OM specialists consistently achieved the highest diagnostic accuracy. However, DeepSeek-3 significantly outperformed ChatGPT-4o at the Top-3 level (p = 0.0153) and showed greater robustness in high-difficulty and inflammatory cases despite its text-only modality. Multimodal imaging enhanced diagnostic accuracy. Regression analysis indicated lesion type and imaging modality as positive predictors, while diagnostic difficulty negatively impacted Top-1 performance.
Remarkably, the text-only DeepSeek-3 model exceeded the diagnostic performance of the multimodal ChatGPT-4o model for complex oral lesions, highlighting its structured reasoning capabilities and reduced hallucination rate. These findings underscore the potential of non-vision LLMs in diagnostic support, emphasizing the critical need for expert oversight in complex scenarios.
像ChatGPT-4o和DeepSeek-3这样的人工智能模型显示出诊断潜力,但它们在基于图像的复杂口腔病变中的可靠性仍不明确。本研究旨在评估和比较ChatGPT-4o和DeepSeek-3在不同病变类型和病例难度水平下,与口腔医学(OM)专家相比的诊断准确性,尽管它们的模式不同。
对80个源自真实世界口腔疾病病例的标准化临床病例进行评估,包括临床图像/放射照片。由ChatGPT-4o、DeepSeek-3和四位获得委员会认证的OM专家生成鉴别诊断,并在Top-1、Top-3和Top-5水平评估准确性。

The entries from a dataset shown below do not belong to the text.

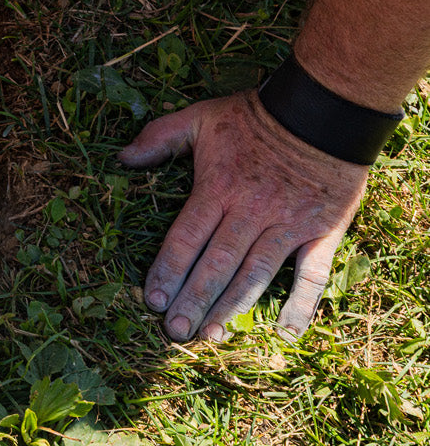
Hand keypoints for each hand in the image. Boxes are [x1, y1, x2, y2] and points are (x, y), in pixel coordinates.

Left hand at [119, 90, 367, 341]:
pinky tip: (285, 332)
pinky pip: (312, 274)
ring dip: (232, 306)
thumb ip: (160, 137)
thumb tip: (122, 158)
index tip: (152, 299)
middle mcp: (251, 211)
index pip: (187, 237)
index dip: (168, 269)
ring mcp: (288, 225)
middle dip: (194, 298)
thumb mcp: (201, 117)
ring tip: (210, 335)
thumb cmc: (256, 117)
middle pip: (217, 263)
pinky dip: (301, 304)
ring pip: (255, 273)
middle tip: (175, 331)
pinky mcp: (322, 232)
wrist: (323, 111)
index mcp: (219, 188)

OM专家始终获得最高的诊断准确性。然而,DeepSeek-3在Top-3水平上显著优于ChatGPT-4o(p = 0.0153),并且尽管其仅为文本模式,但在高难度和炎症性病例中表现出更强的稳健性。多模态成像提高了诊断准确性。回归分析表明病变类型和成像模式是积极预测因素,而诊断难度对Top-1表现有负面影响。
值得注意的是,仅为文本模式的DeepSeek-3模型在复杂口腔病变的诊断性能上超过了多模态的ChatGPT-4o模型,突出了其结构化推理能力和较低的幻觉率。这些发现强调了非视觉语言模型在诊断支持中的潜力,强调了在复杂场景中专家监督的迫切需求。